[JRASERVER-72125] Index replication service is paused indefinitely after failing to obtain an index snapshot from another node

Type: Bug
Resolution: Fixed
Priority: High (View bug fix roadmap)
Fix Version/s: 9.1.0
Affects Version/s: 7.13.0, 8.5.0, 8.16.1, 8.17.1, 8.20.0, 8.13.13, 8.20.1
Component/s: Data Center - Index, Data Center - Node replication, Indexing
Labels:

Introduced in Version:
7.13
Support reference count:
184
Symptom Severity:
Severity 2 - Major
UIS:
1,889
Bug Fix Policy:
View Atlassian Server bug fix policy
Current Status:
Hide

Hi Team,

we're happy to announce that this issue is fixed in 9.1.0 release, available → https://www.atlassian.com/software/jira/update.

Before Jira 9.1 it was admin's responsibility to ensure that only one node starts at a time and that all nodes in the cluster are healthy, so that each of them can provide a healthy index snapshot.

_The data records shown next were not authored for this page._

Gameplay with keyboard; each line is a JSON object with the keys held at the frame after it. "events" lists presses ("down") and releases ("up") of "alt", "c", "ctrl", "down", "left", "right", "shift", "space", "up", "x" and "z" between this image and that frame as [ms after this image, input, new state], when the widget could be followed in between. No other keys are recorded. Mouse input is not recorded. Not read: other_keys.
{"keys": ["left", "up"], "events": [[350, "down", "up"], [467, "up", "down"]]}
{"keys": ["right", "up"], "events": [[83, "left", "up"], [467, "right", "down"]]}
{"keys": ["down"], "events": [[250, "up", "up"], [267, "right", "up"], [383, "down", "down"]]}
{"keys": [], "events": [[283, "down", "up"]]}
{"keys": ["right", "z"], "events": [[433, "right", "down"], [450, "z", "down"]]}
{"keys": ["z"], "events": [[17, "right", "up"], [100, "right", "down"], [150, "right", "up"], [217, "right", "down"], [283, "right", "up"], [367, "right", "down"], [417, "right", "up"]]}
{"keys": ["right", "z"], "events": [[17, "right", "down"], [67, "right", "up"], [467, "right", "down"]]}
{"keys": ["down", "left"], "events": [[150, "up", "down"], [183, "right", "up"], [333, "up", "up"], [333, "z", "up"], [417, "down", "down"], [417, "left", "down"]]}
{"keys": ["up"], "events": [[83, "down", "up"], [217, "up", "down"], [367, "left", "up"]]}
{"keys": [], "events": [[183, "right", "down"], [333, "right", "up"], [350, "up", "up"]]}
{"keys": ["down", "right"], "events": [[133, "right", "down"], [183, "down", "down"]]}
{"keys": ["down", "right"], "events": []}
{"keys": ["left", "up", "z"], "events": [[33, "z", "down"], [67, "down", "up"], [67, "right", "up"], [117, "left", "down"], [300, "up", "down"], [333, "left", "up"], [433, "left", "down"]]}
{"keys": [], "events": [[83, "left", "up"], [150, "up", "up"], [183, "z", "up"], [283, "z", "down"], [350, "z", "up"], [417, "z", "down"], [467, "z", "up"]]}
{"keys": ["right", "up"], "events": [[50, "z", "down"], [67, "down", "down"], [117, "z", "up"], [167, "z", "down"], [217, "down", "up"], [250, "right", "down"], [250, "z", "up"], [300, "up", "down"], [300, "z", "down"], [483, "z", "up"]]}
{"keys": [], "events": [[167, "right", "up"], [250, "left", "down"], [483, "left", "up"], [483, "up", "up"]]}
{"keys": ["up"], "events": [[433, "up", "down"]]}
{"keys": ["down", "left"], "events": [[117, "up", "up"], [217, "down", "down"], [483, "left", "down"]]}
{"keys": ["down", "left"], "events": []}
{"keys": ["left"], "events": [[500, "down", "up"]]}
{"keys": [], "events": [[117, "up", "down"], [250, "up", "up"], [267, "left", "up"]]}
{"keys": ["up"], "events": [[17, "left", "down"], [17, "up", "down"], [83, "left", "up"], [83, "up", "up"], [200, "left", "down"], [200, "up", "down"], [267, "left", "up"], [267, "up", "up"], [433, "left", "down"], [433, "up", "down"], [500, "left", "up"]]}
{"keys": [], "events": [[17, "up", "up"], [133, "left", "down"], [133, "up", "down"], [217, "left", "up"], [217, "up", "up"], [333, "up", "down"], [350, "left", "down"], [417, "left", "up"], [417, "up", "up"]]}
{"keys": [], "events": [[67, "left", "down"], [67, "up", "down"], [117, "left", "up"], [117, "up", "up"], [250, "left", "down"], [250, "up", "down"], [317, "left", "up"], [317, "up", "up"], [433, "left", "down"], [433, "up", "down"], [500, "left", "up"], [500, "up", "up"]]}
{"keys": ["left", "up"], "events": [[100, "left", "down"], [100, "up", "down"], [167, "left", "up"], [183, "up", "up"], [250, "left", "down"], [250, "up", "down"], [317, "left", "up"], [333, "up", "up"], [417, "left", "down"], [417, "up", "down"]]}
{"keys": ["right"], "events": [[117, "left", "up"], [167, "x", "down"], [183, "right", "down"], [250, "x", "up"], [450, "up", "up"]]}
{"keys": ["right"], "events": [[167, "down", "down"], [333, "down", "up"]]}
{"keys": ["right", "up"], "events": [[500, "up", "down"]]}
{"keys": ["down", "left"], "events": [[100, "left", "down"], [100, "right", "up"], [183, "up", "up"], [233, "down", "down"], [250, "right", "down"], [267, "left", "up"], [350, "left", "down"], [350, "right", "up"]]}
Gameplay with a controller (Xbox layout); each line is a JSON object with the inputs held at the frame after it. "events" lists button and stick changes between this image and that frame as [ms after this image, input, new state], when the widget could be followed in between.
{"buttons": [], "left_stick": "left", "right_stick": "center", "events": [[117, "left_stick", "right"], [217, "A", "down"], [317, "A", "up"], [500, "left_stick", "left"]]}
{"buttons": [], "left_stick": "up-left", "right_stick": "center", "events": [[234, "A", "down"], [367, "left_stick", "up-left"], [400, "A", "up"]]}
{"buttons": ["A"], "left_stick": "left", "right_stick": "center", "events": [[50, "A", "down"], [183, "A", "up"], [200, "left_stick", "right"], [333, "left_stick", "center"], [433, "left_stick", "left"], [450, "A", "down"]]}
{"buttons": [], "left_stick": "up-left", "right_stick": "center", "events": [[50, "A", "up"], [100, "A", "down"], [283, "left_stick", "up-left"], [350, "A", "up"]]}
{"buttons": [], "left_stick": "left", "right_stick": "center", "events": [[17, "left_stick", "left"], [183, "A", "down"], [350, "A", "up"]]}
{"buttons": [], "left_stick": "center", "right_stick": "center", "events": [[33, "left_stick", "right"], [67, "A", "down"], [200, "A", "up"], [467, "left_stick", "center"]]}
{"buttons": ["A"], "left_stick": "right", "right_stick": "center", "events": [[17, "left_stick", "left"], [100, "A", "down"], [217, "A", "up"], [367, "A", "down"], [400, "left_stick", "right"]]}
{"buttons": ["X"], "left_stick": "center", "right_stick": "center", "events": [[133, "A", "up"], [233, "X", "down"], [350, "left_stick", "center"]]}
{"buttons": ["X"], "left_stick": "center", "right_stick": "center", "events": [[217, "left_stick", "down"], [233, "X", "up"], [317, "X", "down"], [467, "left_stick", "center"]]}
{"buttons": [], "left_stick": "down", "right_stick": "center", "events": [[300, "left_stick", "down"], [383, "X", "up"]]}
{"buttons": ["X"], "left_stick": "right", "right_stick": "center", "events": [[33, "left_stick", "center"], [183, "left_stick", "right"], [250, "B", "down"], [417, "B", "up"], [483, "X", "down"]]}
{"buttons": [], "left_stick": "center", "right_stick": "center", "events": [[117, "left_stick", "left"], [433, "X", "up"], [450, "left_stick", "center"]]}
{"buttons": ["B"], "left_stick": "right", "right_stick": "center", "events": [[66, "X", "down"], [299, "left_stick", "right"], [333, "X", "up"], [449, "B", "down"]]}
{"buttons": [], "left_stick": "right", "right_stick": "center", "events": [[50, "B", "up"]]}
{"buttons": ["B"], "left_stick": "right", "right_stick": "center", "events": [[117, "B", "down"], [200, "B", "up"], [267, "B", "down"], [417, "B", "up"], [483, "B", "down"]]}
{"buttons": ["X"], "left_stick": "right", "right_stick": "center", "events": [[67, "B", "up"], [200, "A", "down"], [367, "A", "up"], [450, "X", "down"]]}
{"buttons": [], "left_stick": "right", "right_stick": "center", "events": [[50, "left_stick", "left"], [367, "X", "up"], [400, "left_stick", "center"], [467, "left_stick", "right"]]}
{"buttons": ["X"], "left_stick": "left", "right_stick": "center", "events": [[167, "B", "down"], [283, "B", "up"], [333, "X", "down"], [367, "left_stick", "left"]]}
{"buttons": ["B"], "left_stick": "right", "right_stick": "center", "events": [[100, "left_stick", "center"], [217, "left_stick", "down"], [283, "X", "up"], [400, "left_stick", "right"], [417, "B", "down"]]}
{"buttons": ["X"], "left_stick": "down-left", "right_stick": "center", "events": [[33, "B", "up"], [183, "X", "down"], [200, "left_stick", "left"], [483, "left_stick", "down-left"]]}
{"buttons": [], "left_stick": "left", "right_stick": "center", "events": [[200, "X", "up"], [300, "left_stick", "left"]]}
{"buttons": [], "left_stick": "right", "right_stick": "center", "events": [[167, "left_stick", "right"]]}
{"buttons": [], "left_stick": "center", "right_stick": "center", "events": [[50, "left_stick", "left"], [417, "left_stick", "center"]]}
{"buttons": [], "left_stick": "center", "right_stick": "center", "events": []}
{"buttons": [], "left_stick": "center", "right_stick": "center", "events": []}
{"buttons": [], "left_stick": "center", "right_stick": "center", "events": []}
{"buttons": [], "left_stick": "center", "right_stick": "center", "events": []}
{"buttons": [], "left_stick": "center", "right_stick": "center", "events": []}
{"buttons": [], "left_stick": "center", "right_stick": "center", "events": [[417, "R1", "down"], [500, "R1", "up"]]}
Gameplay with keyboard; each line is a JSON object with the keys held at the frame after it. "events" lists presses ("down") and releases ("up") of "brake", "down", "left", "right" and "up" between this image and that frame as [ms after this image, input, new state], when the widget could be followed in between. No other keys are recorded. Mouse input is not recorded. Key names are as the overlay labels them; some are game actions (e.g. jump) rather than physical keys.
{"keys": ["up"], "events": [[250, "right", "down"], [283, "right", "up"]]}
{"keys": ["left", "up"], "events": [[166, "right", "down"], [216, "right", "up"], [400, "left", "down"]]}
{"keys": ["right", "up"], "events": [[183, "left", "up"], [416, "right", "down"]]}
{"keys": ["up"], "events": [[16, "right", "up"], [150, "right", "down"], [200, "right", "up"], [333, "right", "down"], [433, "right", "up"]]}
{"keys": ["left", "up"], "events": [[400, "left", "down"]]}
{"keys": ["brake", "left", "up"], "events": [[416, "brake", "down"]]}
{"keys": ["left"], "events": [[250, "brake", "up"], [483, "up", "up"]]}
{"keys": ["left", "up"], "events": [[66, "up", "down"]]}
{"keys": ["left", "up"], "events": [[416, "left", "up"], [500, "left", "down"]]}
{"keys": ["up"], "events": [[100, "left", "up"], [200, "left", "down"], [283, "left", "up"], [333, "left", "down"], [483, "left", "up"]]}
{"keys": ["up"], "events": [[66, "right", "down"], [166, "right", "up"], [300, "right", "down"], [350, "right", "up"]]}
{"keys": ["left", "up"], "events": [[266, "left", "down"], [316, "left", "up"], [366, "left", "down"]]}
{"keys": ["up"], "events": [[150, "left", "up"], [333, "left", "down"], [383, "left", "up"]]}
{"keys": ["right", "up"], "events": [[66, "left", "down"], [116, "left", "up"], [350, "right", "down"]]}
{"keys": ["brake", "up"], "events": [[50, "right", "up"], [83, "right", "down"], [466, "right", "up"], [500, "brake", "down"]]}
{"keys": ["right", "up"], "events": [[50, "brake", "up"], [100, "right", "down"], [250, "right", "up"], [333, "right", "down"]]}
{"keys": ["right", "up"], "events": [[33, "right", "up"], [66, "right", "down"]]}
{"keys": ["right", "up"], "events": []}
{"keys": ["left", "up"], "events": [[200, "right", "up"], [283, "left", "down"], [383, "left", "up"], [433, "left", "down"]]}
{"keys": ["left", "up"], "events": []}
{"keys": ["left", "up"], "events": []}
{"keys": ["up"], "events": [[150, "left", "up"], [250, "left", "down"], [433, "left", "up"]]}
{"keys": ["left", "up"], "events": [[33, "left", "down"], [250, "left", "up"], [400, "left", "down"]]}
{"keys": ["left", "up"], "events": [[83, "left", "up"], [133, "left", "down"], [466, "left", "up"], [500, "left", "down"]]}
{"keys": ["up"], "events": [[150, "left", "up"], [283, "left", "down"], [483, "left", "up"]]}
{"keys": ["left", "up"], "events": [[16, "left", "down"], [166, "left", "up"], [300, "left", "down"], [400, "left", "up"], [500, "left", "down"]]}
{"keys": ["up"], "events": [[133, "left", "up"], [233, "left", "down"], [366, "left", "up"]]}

Starting from Jira 9.1 the synchronous node start-up is enforced by the application. The start-up procedure ensures the local index is healthy before Jira can continue start-up. Jira will not start without a healthy index.

The start-up procedure is performed under a cluster lock, guaranteeing that only one node at a time executes it.

The index start-up procedure:

Re-index missing data if a local issue index is less than 10% behind the database.

Load a recent index snapshot from shared-home directory if one is available.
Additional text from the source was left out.